### Vorgegebener Text
= = =

Moin Thomas et al.
@Sascha: Definiere "geil gespielt"...
Nee, genau das wollte ich vermeiden. Ich hatte anfangs überlegt, meinem Posting ein paar Soundbeispiele zuzufügen, es dann aber deshalb gelassen, weil die "Geilheit" ja, wie so vieles andere auch, im Auge des Betrachters (bzw. im Ohr des Hörers) entsteht.
Aus dem Grund habe ich dann auch lediglich versucht, die für mich (! - muss man ja immer sagen...) relevantesten "Geilheits-Parameter" aufzulisten.

= = =

### Aufgabe a
Entnimm den Zeilen unten unverändert alles von der Zeile mit „<item>left iliac artery</item>“ bis zum Ende dieser Zeilen, beide Enden eingeschlossen. Die Bilder lässt du dabei weg.

### Zeilen zur Übung
= = =

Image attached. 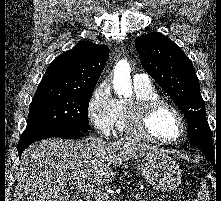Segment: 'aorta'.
<instances>
[{
    "instance_id": "1",
    "label": "aorta",
    "mask_w": 221,
    "mask_h": 201,
    "mask_svg": "<svg viewBox=\"0 0 221 201\" xmlns=\"http://www.w3.org/2000/svg\"><path fill=\"white\" fill-rule=\"evenodd\" d=\"M113 86L120 97H129L132 93L130 81V67L128 64H121L114 73Z\"/></svg>"
}]
</instances>
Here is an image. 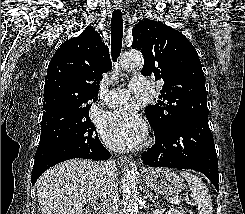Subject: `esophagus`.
<instances>
[{
	"instance_id": "34e87169",
	"label": "esophagus",
	"mask_w": 245,
	"mask_h": 214,
	"mask_svg": "<svg viewBox=\"0 0 245 214\" xmlns=\"http://www.w3.org/2000/svg\"><path fill=\"white\" fill-rule=\"evenodd\" d=\"M114 7H115L116 9H120V8H121V5H120V4H115ZM119 161H120L121 163L129 162V161H130V158L127 157V156H121V157L119 158Z\"/></svg>"
}]
</instances>
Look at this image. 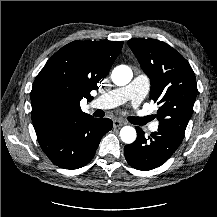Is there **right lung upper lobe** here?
<instances>
[{"mask_svg": "<svg viewBox=\"0 0 217 217\" xmlns=\"http://www.w3.org/2000/svg\"><path fill=\"white\" fill-rule=\"evenodd\" d=\"M123 42L74 41L58 50L37 75L32 91V122L36 134L74 123L89 116L80 100H92L90 92L106 77ZM56 102V112L44 110L45 101Z\"/></svg>", "mask_w": 217, "mask_h": 217, "instance_id": "1", "label": "right lung upper lobe"}]
</instances>
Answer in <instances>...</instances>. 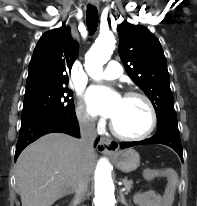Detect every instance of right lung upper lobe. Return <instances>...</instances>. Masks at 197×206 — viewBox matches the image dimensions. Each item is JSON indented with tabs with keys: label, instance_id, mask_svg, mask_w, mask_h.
Segmentation results:
<instances>
[{
	"label": "right lung upper lobe",
	"instance_id": "1",
	"mask_svg": "<svg viewBox=\"0 0 197 206\" xmlns=\"http://www.w3.org/2000/svg\"><path fill=\"white\" fill-rule=\"evenodd\" d=\"M78 45L70 30L61 27L44 33L29 64L26 89L68 83V71L77 57Z\"/></svg>",
	"mask_w": 197,
	"mask_h": 206
}]
</instances>
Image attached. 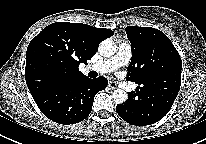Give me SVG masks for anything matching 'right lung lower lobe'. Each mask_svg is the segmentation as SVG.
<instances>
[{
  "instance_id": "right-lung-lower-lobe-1",
  "label": "right lung lower lobe",
  "mask_w": 206,
  "mask_h": 144,
  "mask_svg": "<svg viewBox=\"0 0 206 144\" xmlns=\"http://www.w3.org/2000/svg\"><path fill=\"white\" fill-rule=\"evenodd\" d=\"M108 85L105 77L46 88L32 96L42 113L54 122L74 124L91 112L95 94Z\"/></svg>"
}]
</instances>
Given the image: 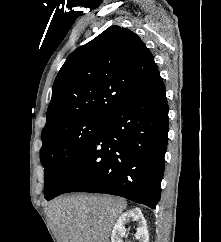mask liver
I'll list each match as a JSON object with an SVG mask.
<instances>
[{
    "mask_svg": "<svg viewBox=\"0 0 221 242\" xmlns=\"http://www.w3.org/2000/svg\"><path fill=\"white\" fill-rule=\"evenodd\" d=\"M126 207L119 197L80 194L53 200L48 214L58 242H109L111 229Z\"/></svg>",
    "mask_w": 221,
    "mask_h": 242,
    "instance_id": "obj_1",
    "label": "liver"
}]
</instances>
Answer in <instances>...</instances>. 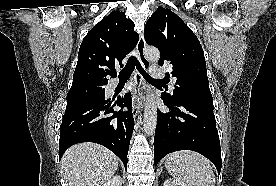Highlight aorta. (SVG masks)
<instances>
[{
    "label": "aorta",
    "mask_w": 276,
    "mask_h": 186,
    "mask_svg": "<svg viewBox=\"0 0 276 186\" xmlns=\"http://www.w3.org/2000/svg\"><path fill=\"white\" fill-rule=\"evenodd\" d=\"M145 56L151 62H157L160 59V52L154 47L145 49ZM157 125V106L155 102V94L150 92L147 94L144 109L143 130L146 135H152Z\"/></svg>",
    "instance_id": "762f6f07"
}]
</instances>
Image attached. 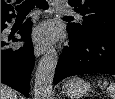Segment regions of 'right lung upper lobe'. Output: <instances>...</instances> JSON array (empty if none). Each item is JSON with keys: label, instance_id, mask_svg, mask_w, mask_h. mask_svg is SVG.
Returning <instances> with one entry per match:
<instances>
[{"label": "right lung upper lobe", "instance_id": "right-lung-upper-lobe-1", "mask_svg": "<svg viewBox=\"0 0 115 99\" xmlns=\"http://www.w3.org/2000/svg\"><path fill=\"white\" fill-rule=\"evenodd\" d=\"M17 3H20V0H17V2H15V4ZM12 7L13 4L10 3V0H1V22L15 16ZM11 11H13L12 14H10Z\"/></svg>", "mask_w": 115, "mask_h": 99}]
</instances>
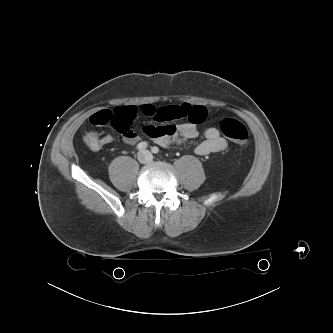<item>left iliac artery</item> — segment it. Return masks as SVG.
<instances>
[{"label": "left iliac artery", "mask_w": 333, "mask_h": 333, "mask_svg": "<svg viewBox=\"0 0 333 333\" xmlns=\"http://www.w3.org/2000/svg\"><path fill=\"white\" fill-rule=\"evenodd\" d=\"M152 153L157 154L159 152V148L154 146L151 148Z\"/></svg>", "instance_id": "left-iliac-artery-1"}]
</instances>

= = =

### Aufgabe b
Schreib den Forumsbeitrag über „geil gespielt“ nach seinem letzten Satz weiter.

### Endergebnis a
<item>left iliac artery</item> — segment it. Return masks as SVG.
<instances>
[{"label": "left iliac artery", "mask_w": 333, "mask_h": 333, "mask_svg": "<svg viewBox=\"0 0 333 333\" xmlns=\"http://www.w3.org/2000/svg\"><path fill=\"white\" fill-rule=\"evenodd\" d=\"M152 153L157 154L159 152V148L154 146L151 148Z\"/></svg>", "instance_id": "left-iliac-artery-1"}]
</instances>

### Endergebnis b
Und ich bin nach wie vor der festen Überzeugung, dass diese Parameter in punkto "Geilheit" von deutlich höherer Wichtigkeit sind als bspw. das Erlernen einer weiteren Skalen-Lage. Ferner habe ich die Erfahrung gemacht, dass relativ viele meiner Mitmusiker (und auch Schüler) dem mehr oder minder zustimmen. Natürlich gibt es Stilistiken, bei denen die Prioritäten ein wenig anders gelagert sein mögen, als Beispiel führe ich mal so Metal-Geshredder an, da kommt man ohne ausreichende Skalenkenntnisse vermutlich wirklich nicht zum Ziel. Aber letztendlich werden mMn auch diese Flitzefingergeschichten nur dann gut klingen, wenn die anderen von mir aufgezählten Parameter stimmig sind. Und für mich kommen diese Parameter eindeutig an erster Stelle - für mich selbst, bei der Beurteilung anderer Spieler, beim Unterrichten.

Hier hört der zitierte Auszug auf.